Sembra in buona compagnia il fondo sovrano di Abu Dhabi, ADQ, fra i potenziali acquirenti di Società Aeroporto Catania spa (SAC), società di gestione dell’aeroporto di Catania e di Comiso che opera mediante una concessione che scadrà nel 2049, come anticipato da BeBeez ad ottobre 2025 (si veda qui l’articolo).
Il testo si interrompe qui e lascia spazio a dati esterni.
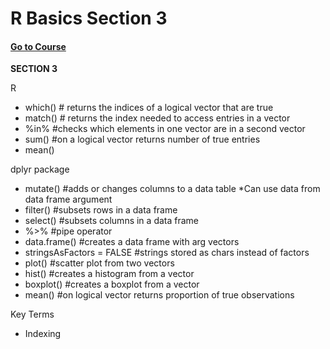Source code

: # R Basics Section 3
#### [Go to Course](https://learning.edx.org/course/course-v1:HarvardX+PH125.1x+1T2021/home)

**SECTION 3**  

R
* which() # returns the indices of a logical vector that are true
* match() # returns the index needed to access entries in a vector
* %in% #checks which elements in one vector are in a second vector
* sum() #on a logical vector returns number of true entries
* mean()

dplyr package
* mutate() #adds or changes columns to a data table
 *Can use data from data frame argument
* filter() #subsets rows in a data frame
* select() #subsets columns in a data frame
* %>% #pipe operator
* data.frame() #creates a data frame with arg vectors
 * stringsAsFactors = FALSE #strings stored as chars instead of factors
* plot() #scatter plot from two vectors
* hist() #creates a histogram from a vector
* boxplot() #creates a boxplot from a vector
* mean() #on logical vector returns proportion of true observations

Key Terms
* Indexing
Secondo quanto riportato da Mf-Milano Finanza alla finestra, pronti a contendersi la proprietà della società, spiccherebbero 2i Aeroporti, controllata da F2i e Asterion (si veda altro articolo di BeBeez) e titolare di partecipazioni in 7 aeroporti italiani, Save Group, che gestisce l’Aeroporto di Venezia ed è controllato dal fondo Ardian e da Finint di Enrico Marchi da ottobre 2025 (si veda altro articolo di BeBeez). Fra gli operatori internazionali figurerebbe l’argentina Corporacion America, già presente in Italia (tramite Toscana Aeroporti) negli aeroporti di Firenze e Pisa. Ulteriori ipotesi includono la spagnola Aena, che
ha cercato di espandersi all’estero, partecipando a gare nel Regno Unito e in America Latina, la francese Vinci Airports, la tedesca Fraport, l’olandese Royal Schiphol Group.
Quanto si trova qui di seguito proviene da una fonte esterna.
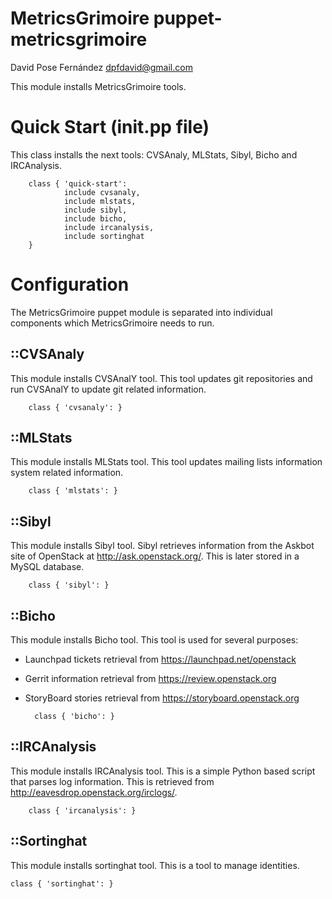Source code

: # MetricsGrimoire puppet-metricsgrimoire

David Pose Fernández <dpfdavid@gmail.com>

This module installs MetricsGrimoire tools.

# Quick Start (init.pp file)

This class installs the next tools: CVSAnaly, MLStats, Sibyl, Bicho and IRCAnalysis.

        class { 'quick-start':
                include cvsanaly,
                include mlstats,
                include sibyl,
                include bicho,
                include ircanalysis,
                include sortinghat
        }

# Configuration

The MetricsGrimoire puppet module is separated into individual components which MetricsGrimoire needs to run.

## ::CVSAnaly

This module installs CVSAnalY tool. This tool updates git repositories and run CVSAnalY to update git related information.

        class { 'cvsanaly': }

## ::MLStats

This module installs MLStats tool. This tool updates mailing lists information system related information.

        class { 'mlstats': }

## ::Sibyl

This module installs Sibyl tool. Sibyl retrieves information from the Askbot site of OpenStack at http://ask.openstack.org/. This is later stored in a MySQL database.

        class { 'sibyl': }

## ::Bicho

This module installs Bicho tool. This tool is used for several purposes:

* Launchpad tickets retrieval from https://launchpad.net/openstack
* Gerrit information retrieval from https://review.openstack.org
* StoryBoard stories retrieval from https://storyboard.openstack.org

        class { 'bicho': }

## ::IRCAnalysis

This module installs IRCAnalysis tool. This is a simple Python based script that parses log information. This is retrieved from http://eavesdrop.openstack.org/irclogs/.

        class { 'ircanalysis': }

## ::Sortinghat

This module installs sortinghat tool. This is a tool to manage identities.

	class { 'sortinghat': }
Secondo quanto riportato dal quotidiano di Class Editori e confermato a BeBeez da fonti vicine all’operazione, Mediobanca ha ricevuto il mandato per gestire il processo di apertura di capitale, che potrebbe partire a giorni una volta ottenute tutte le autorizzazioni governative.
A cedere le quote nel processo di privatizzazione di SAC, secondo una proporzione in questo momento non conosciuta, sono Camera di Commercio Sud Est Sicilia (60.64%), Città Metropolitana di Catania, Istituto Regionale per lo Sviluppo delle Attività Produttive e Libero Consorzio Comunale di Siracusa, col 12,13% ciascuno. Rimangono con quote residuali il Comune di Catania (2,02%) e il Comune di Comiso (0,96%).
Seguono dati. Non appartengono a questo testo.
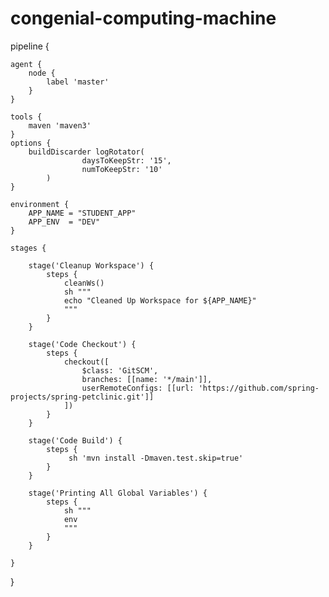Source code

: # congenial-computing-machine

pipeline {
 
    agent {
        node {
            label 'master'
        }
    }
 
    tools { 
        maven 'maven3' 
    }
    options {
        buildDiscarder logRotator( 
                    daysToKeepStr: '15', 
                    numToKeepStr: '10'
            )
    }
 
    environment {
        APP_NAME = "STUDENT_APP"
        APP_ENV  = "DEV"
    }
 
    stages {
 
        stage('Cleanup Workspace') {
            steps {
                cleanWs()
                sh """
                echo "Cleaned Up Workspace for ${APP_NAME}"
                """
            }
        }
 
        stage('Code Checkout') {
            steps {
                checkout([
                    $class: 'GitSCM', 
                    branches: [[name: '*/main']], 
                    userRemoteConfigs: [[url: 'https://github.com/spring-projects/spring-petclinic.git']]
                ])
            }
        }
 
        stage('Code Build') {
            steps {
                 sh 'mvn install -Dmaven.test.skip=true'
            }
        }
 
        stage('Printing All Global Variables') {
            steps {
                sh """
                env
                """
            }
        }
 
    }   
}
Nel 2023 (ultimo bilancio disponibile) SAC ha generato 99,8 milioni di euro di ricavi con 11,4 milioni di ebitda e 20,1 milioni di liquidità netta. Il patrimonio netto ammontava a 112,5 milioni (si veda qui il report di Leanus, dopo essersi registrati gratuitamente).
Il bilancio 2023 si è chiuso con un ebitda quasi dimezzato rispetto al 2022 (erano 21,1 milioni), e un utile pari a 1\3 circa (da 9,7 a 3,1 milioni).